According to easyJet, British tourists are cutting back on takeaway, restaurant meals and retail purchases in order to afford international travel during the winter months (October 2022–March 2023).
The largest low-cost airline in the United Kingdom lost £411 million in the first half of its fiscal year, or an average of £12.40 for each of the 33.1 million passengers flown during the cold season.
For comparison, in the year prior, when travel restrictions due to Covid were at their height, easyJet lost $545 million on 23.4 passengers, or an average of £23.30 per passenger.
The coming summer is looking profitable, with the package branch, easyJet Holidays, on track to achieve £80m in profit over the full financial year. This is due in large part to the fact that flights between July and September this year are already 73% booked, ahead of the similar 2022 figure.
According to easyJet, the rise can be attributed in part to the fact that British customers now place a higher importance on vacationing after the coronavirus outbreak. According to a poll conducted by the airline, vacations have surpassed the payment of monthly bills as the second most important expenditure.
EasyJet reports that 45% of British vacationers are cutting back on takeaway, 42% on restaurant meals and 30% on new clothes in order to save money for their summer getaways.
EasyJet CEO Johan Lundgren announced the company’s financial results by saying, “we enter the summer with confidence thanks to our optimised network, the strong demand seen for flights and holidays, enhanced revenue capabilities, and operational resilience.”
Customers are increasingly choosing low-cost airlines and companies that provide exceptional value, and recent studies have revealed that travel is the top discretionary purchase for American households.

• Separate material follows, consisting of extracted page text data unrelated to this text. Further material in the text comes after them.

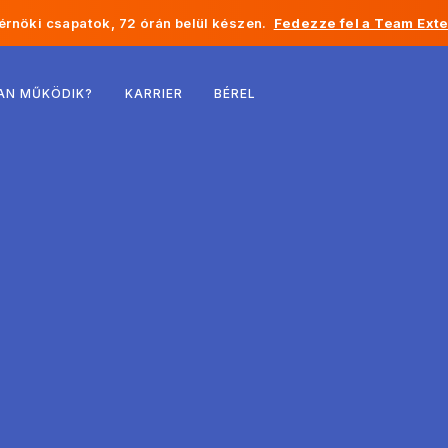
rnöki csapatok, 72 órán belül készen.
Fedezze fel a Team Exte
Belgium
AN MŰKÖDIK?
KARRIER
BÉREL
Franciaország
Írország
Hollandia
Svájc
Egyesült Államok
Bosznia-Hercegovina
Észtország
Lettország
Moldova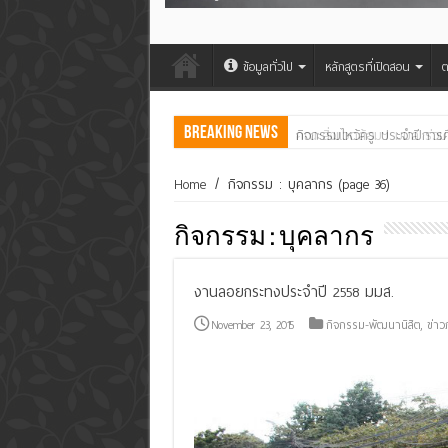
ข้อมูลทั่วไป
หลักสูตรที่เปิดสอน
ต
Breaking News
คณะสิ่งแวดล้อมฯ มมส ร่วม
Home
/
กิจกรรม : บุคลากร
(page 36)
กิจกรรม : บุคลากร
งานลอยกระทงประจำปี 2558 มมส.
November 23, 2015
กิจกรรม-พัฒนานิสิต
,
ข่าว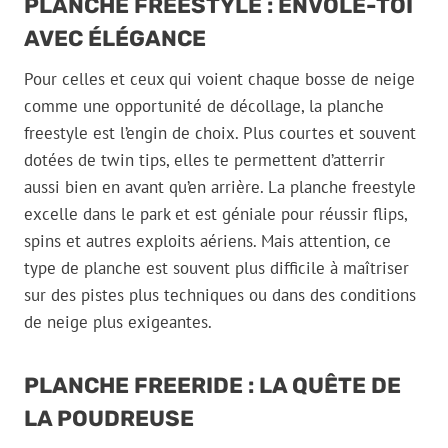
PLANCHE FREESTYLE : ENVOLE-TOI
AVEC ÉLÉGANCE
Pour celles et ceux qui voient chaque bosse de neige
comme une opportunité de décollage, la planche
freestyle est l’engin de choix. Plus courtes et souvent
dotées de twin tips, elles te permettent d’atterrir
aussi bien en avant qu’en arrière. La planche freestyle
excelle dans le park et est géniale pour réussir flips,
spins et autres exploits aériens. Mais attention, ce
type de planche est souvent plus difficile à maîtriser
sur des pistes plus techniques ou dans des conditions
de neige plus exigeantes.
PLANCHE FREERIDE : LA QUÊTE DE
LA POUDREUSE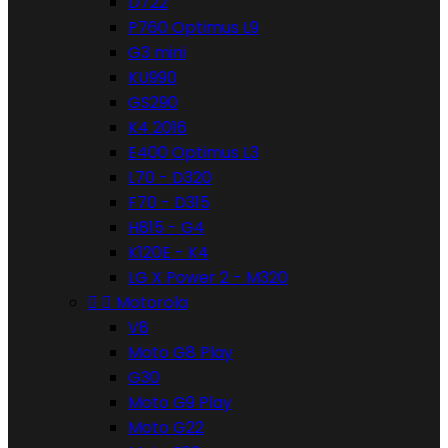
D722
P760 Optimus L9
G3 mini
KU990
GS290
K4 2016
E400 Optimus L3
L70 - D320
F70 - D315
H815 - G4
K120E - K4
LG X Power 2 - M320


Motorola
V8
Moto G8 Play
G30
Moto G9 Play
Moto G22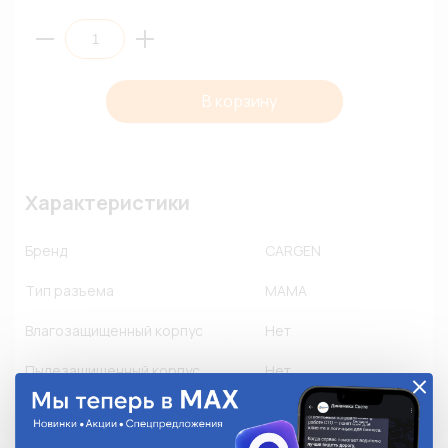
В корзину
Характеристики
Бренд
CARGEN
Тип разъема
МАМА
Влагозащищенный корпус
Нет
Пылезащищенный корпус
Нет
Флюсозащищенный корпус
Нет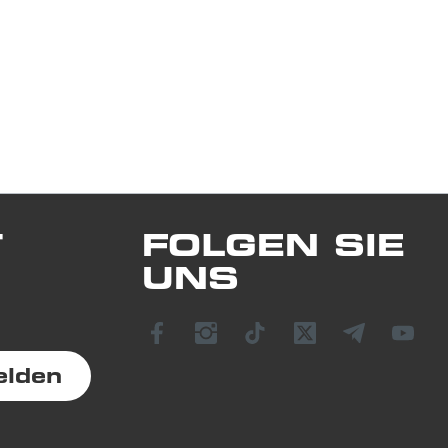
T
FOLGEN SIE
UNS
elden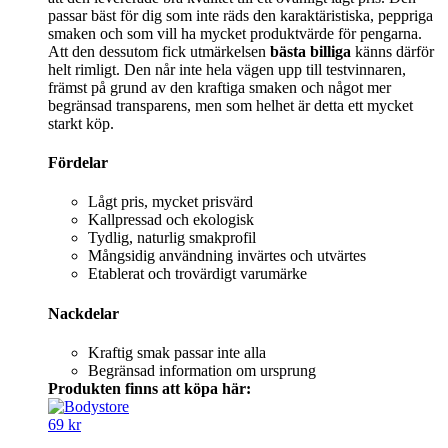
passar bäst för dig som inte räds den karaktäristiska, peppriga
smaken och som vill ha mycket produktvärde för pengarna.
Att den dessutom fick utmärkelsen
bästa billiga
känns därför
helt rimligt. Den når inte hela vägen upp till testvinnaren,
främst på grund av den kraftiga smaken och något mer
begränsad transparens, men som helhet är detta ett mycket
starkt köp.
Fördelar
Lågt pris, mycket prisvärd
Kallpressad och ekologisk
Tydlig, naturlig smakprofil
Mångsidig användning invärtes och utvärtes
Etablerat och trovärdigt varumärke
Nackdelar
Kraftig smak passar inte alla
Begränsad information om ursprung
Produkten finns att köpa här:
69 kr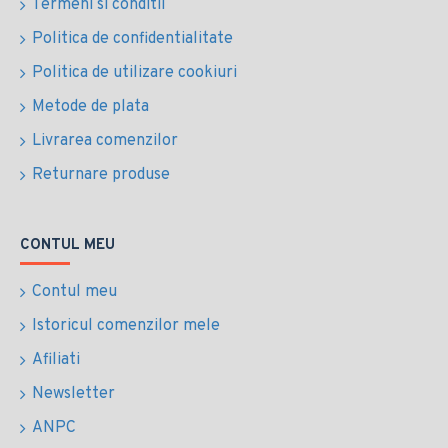
Termeni si conditii
Politica de confidentialitate
Politica de utilizare cookiuri
Metode de plata
Livrarea comenzilor
Returnare produse
CONTUL MEU
Contul meu
Istoricul comenzilor mele
Afiliati
Newsletter
ANPC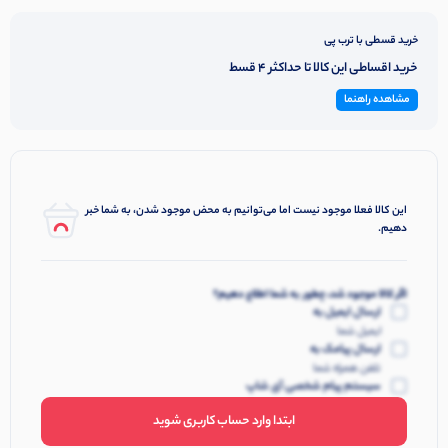
خرید قسطی با ترب پی
خرید اقساطی این کالا تا حداکثر 4 قسط
مشاهده راهنما
این کالا فعلا موجود نیست اما می‌توانیم به محض موجود شدن، به شما خبر
دهیم.
اگر کالا موجود شد، چطور به شما اطلاع دهیم؟
ارسال ایمیل به
ایمیل شما
ارسال پیامک به
تلفن همراه شما
سیستم پیام شخصی آی شاپ
ابتدا وارد حساب کاربری شوید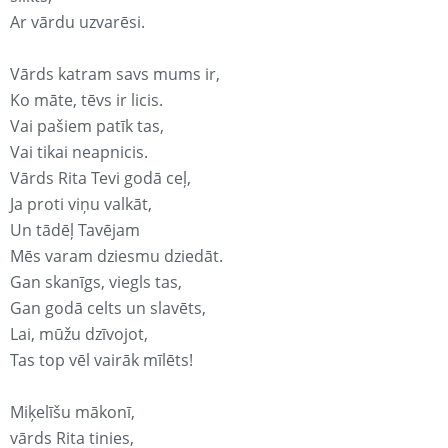
Ar vārdu uzvarēsi.
Vārds katram savs mums ir,
Ko māte, tēvs ir licis.
Vai pašiem patīk tas,
Vai tikai neapnicis.
Vārds Rita Tevi godā ceļ,
Ja proti viņu valkāt,
Un tādēļ Tavējam
Mēs varam dziesmu dziedāt.
Gan skanīgs, viegls tas,
Gan godā celts un slavēts,
Lai, mūžu dzīvojot,
Tas top vēl vairāk mīlēts!
Miķelīšu mākonī,
vārds Rita tinies,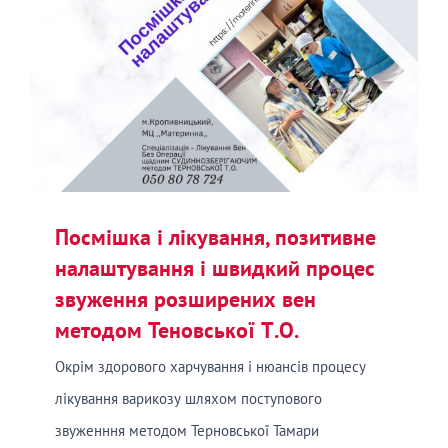
Посмішка і лікування, позитивне
налаштування і швидкий процес
звуження розширених вен
методом Теновської Т.О.
Окрім здорового харчування і нюансів процесу
лікування варикозу шляхом поступового
звуженння методом Терновської Тамари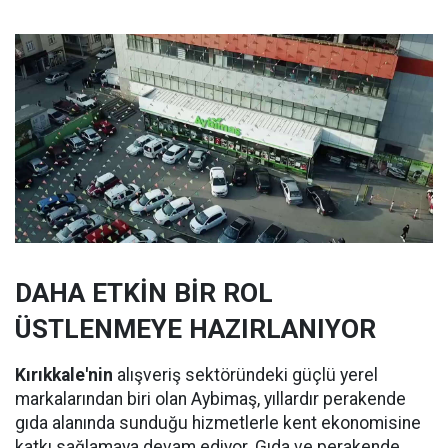
DAHA ETKİN BİR ROL
ÜSTLENMEYE HAZIRLANIYOR
Kırıkkale'nin
alışveriş sektöründeki güçlü yerel
markalarından biri olan Aybimaş, yıllardır perakende
gıda alanında sunduğu hizmetlerle kent ekonomisine
katkı sağlamaya devam ediyor. Gıda ve perakende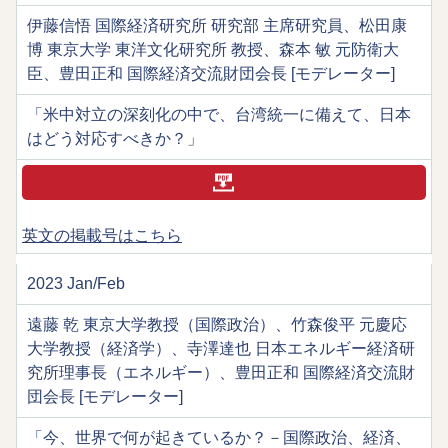
伊藤信悟 国際経済研究所 研究部 主席研究員、松田康
博 東京大学 東洋文化研究所 教授、森本 敏 元防衛大
臣、豊田正和 国際経済交流財団会長 [モデレーター]
「米中対立の深刻化の中で、台湾統一に備えて、日本
はどう対応すべきか？」
英文の掲載号はこちら
2023 Jan/Feb
遠藤 乾 東京大学教授（国際政治）、竹森俊平 元慶応
大学教授（経済学）、寺澤達也 日本エネルギー経済研
究所理事長（エネルギー）、豊田正和 国際経済交流財
団会長 [モデレーター]
「今、世界で何が起きているか？－国際政治、経済、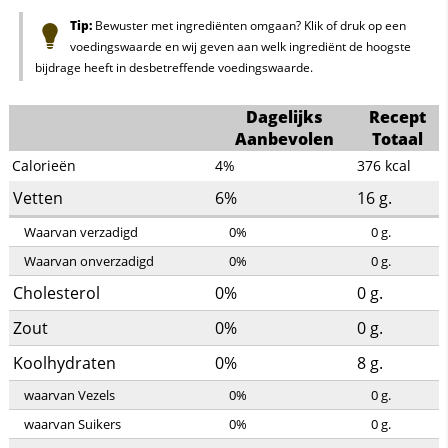
Tip:
Bewuster met ingrediënten omgaan? Klik of druk op een
voedingswaarde en wij geven aan welk ingrediënt de hoogste
bijdrage heeft in desbetreffende voedingswaarde.
Dagelijks
Recept
Aanbevolen
Totaal
Calorieën
4%
376
kcal
Vetten
6%
16
g.
Waarvan verzadigd
0%
0
g.
Waarvan onverzadigd
0%
0
g.
Cholesterol
0%
0
g.
Zout
0%
0
g.
Koolhydraten
0%
8
g.
waarvan Vezels
0%
0
g.
waarvan Suikers
0%
0
g.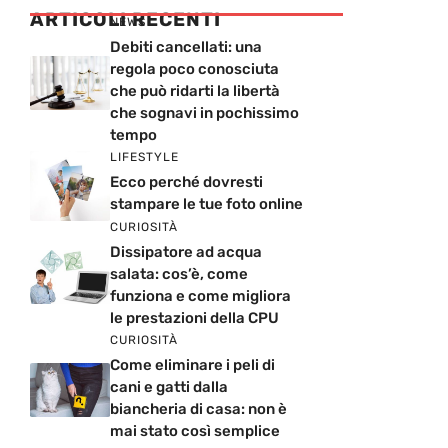
ARTICOLI RECENTI
NEWS
Debiti cancellati: una
regola poco conosciuta
che può ridarti la libertà
che sognavi in pochissimo
tempo
LIFESTYLE
Ecco perché dovresti
stampare le tue foto online
CURIOSITÀ
Dissipatore ad acqua
salata: cos’è, come
funziona e come migliora
le prestazioni della CPU
CURIOSITÀ
Come eliminare i peli di
cani e gatti dalla
biancheria di casa: non è
mai stato così semplice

With almost eight percent more capacity than in 2019—the last year unaffected by the Covid crisis—the airline will operate its largest-ever UK flight programme this summer.
The airline has a “hedge” in place that has three-quarters of its fuel needs priced at $885 per tonne, although the spot price is about $720. This “hedge” has resulted in the airline paying 23 percent more than the market rate for most of its fuel between.
Retail and commercial litigation partner at Gowling WLG Emma Carr commented on the results, saying, “easyJet is currently navigating through economic turbulence, and despite introducing new cost control measures and adding additional routes to its offering, more is needed to strengthen its margins.”
EasyJet, a competitor of Jet2, will base three planes at Birmingham next summer, 2024, just a day after Jet2 announced a new base at Liverpool John Lennon airport.
However, the reduction of easyJet’s operation at Berlin’s new airport from 18 to 11 aircraft is reflected in the financial figures and costs the company £4 million.